Bloomberg News has reported now that Stop-and-Seize authority is turning the Police Into Self-Funding Gangs. They are simply confiscating money all under the abuse of this civil asset forfeiture where they do not have to prove you did anything.
…in the U.S., I see some troubling signs of a shift toward low-end institutions. Bounty hunting was a recent example (now happily going out of style). Another example is the use of private individuals or businesses to collect taxes, a practice known as tax farming. A third has been the extensive use of mercenaries in lieu of U.S. military personnel in Iraq and elsewhere. Practices such as these can save money for the government, but they encourage abuses by reducing oversight.
I’ve recently been reading about an even more worrying example of low-end statecraft: Stop-and-seize. This term refers to a practice, increasingly common since the turn of the century, of police confiscating people’s property without making an arrest or obtaining a warrant. That may not sound legal, but it is! The police simply pull you over and take your money.
A Washington Post investigative report from a year ago explains:
“[A]n aggressive brand of policing [is spreading] that has spurred the seizure of hundreds of millions of dollars in cash from motorists and others not charged with crimes…Thousands of people have been forced to fight legal battles that can last more than a year to get their money back.
Behind the rise in seizures is a little-known cottage industry of private police-training firms…
A thriving subculture of road officers…now competes to see who can seize the most cash and contraband, describing their exploits in the network’s chat rooms and sharing “trophy shots” of money and drugs. Some police advocate highway interdiction as a way of raising revenue for cash-strapped municipalities.
“All of our home towns are sitting on a tax-liberating gold mine,” Deputy Ron Hain of Kane County, Ill., wrote in a self-published book under a pseudonym…Hain’s book calls for “turning our police forces into present-day Robin Hoods.”
With government unable to pay police as much as they need or would like, police are confiscating their revenue directly from the populace.

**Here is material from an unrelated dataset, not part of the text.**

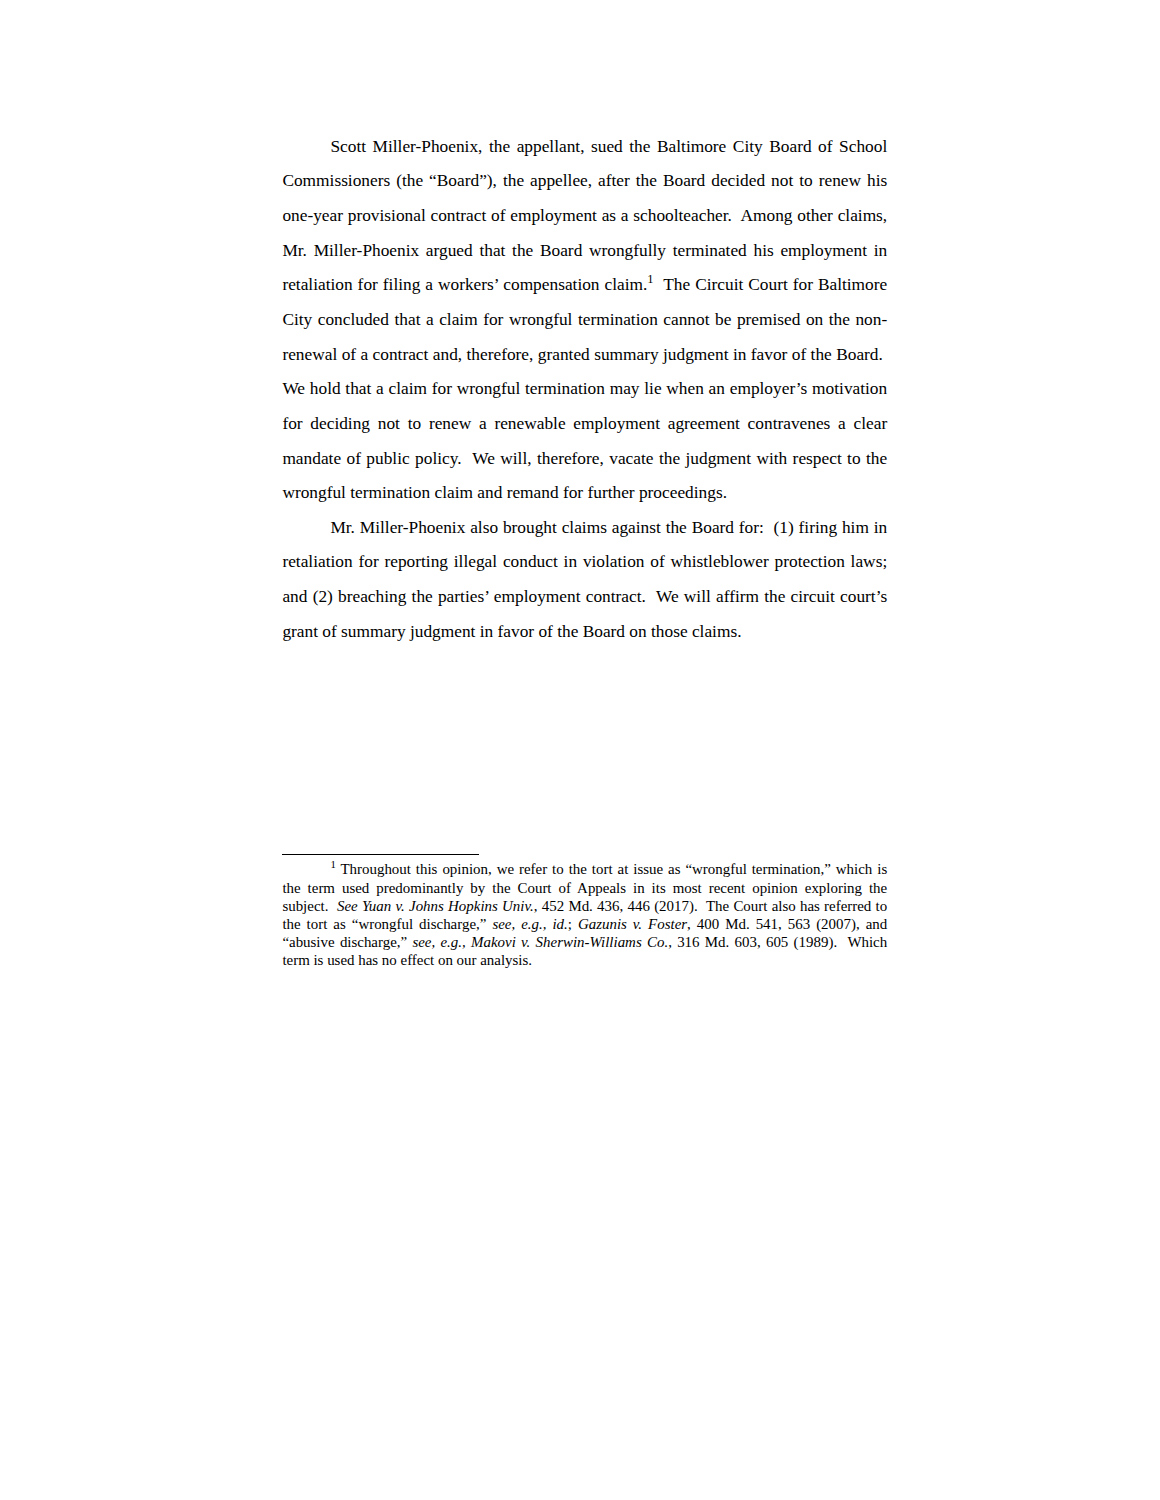Scott Miller-Phoenix, the appellant, sued the Baltimore City Board of School Commissioners (the “Board”), the appellee, after the Board decided not to renew his one-year provisional contract of employment as a schoolteacher. Among other claims, Mr. Miller-Phoenix argued that the Board wrongfully terminated his employment in retaliation for filing a workers’ compensation claim.1 The Circuit Court for Baltimore City concluded that a claim for wrongful termination cannot be premised on the non-renewal of a contract and, therefore, granted summary judgment in favor of the Board. We hold that a claim for wrongful termination may lie when an employer’s motivation for deciding not to renew a renewable employment agreement contravenes a clear mandate of public policy. We will, therefore, vacate the judgment with respect to the wrongful termination claim and remand for further proceedings.
Mr. Miller-Phoenix also brought claims against the Board for: (1) firing him in retaliation for reporting illegal conduct in violation of whistleblower protection laws; and (2) breaching the parties’ employment contract. We will affirm the circuit court’s grant of summary judgment in favor of the Board on those claims.
1 Throughout this opinion, we refer to the tort at issue as “wrongful termination,” which is the term used predominantly by the Court of Appeals in its most recent opinion exploring the subject. See Yuan v. Johns Hopkins Univ., 452 Md. 436, 446 (2017). The Court also has referred to the tort as “wrongful discharge,” see, e.g., id.; Gazunis v. Foster, 400 Md. 541, 563 (2007), and “abusive discharge,” see, e.g., Makovi v. Sherwin-Williams Co., 316 Md. 603, 605 (1989). Which term is used has no effect on our analysis.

The threat to individual liberty from stop-and-seize is painfully clear. Without requirements for an arrest or for a warrant, the power to confiscate cash is a clear diminution of property rights. Effectively, the police have been given official sanction to commit literal highway robbery without the threat of punishment. People whose property was seized must pay a lot of money and spend a long time in court for even the chance of getting it back, and police who seize money with no good reason don’t, apparently, suffer any threat of discipline.
But stop-and-seize also presents a danger to public trust.
Prosecutors are now instructing police on how to confiscate money within the grey area of the law.
A class action lawsuit was filed against Washington DC where police were robbing people for as little as having $100 in their pocket.
This is getting really out of hand and it has indeed converted police into legal criminals or “gangs” as Bloomberg News calls them.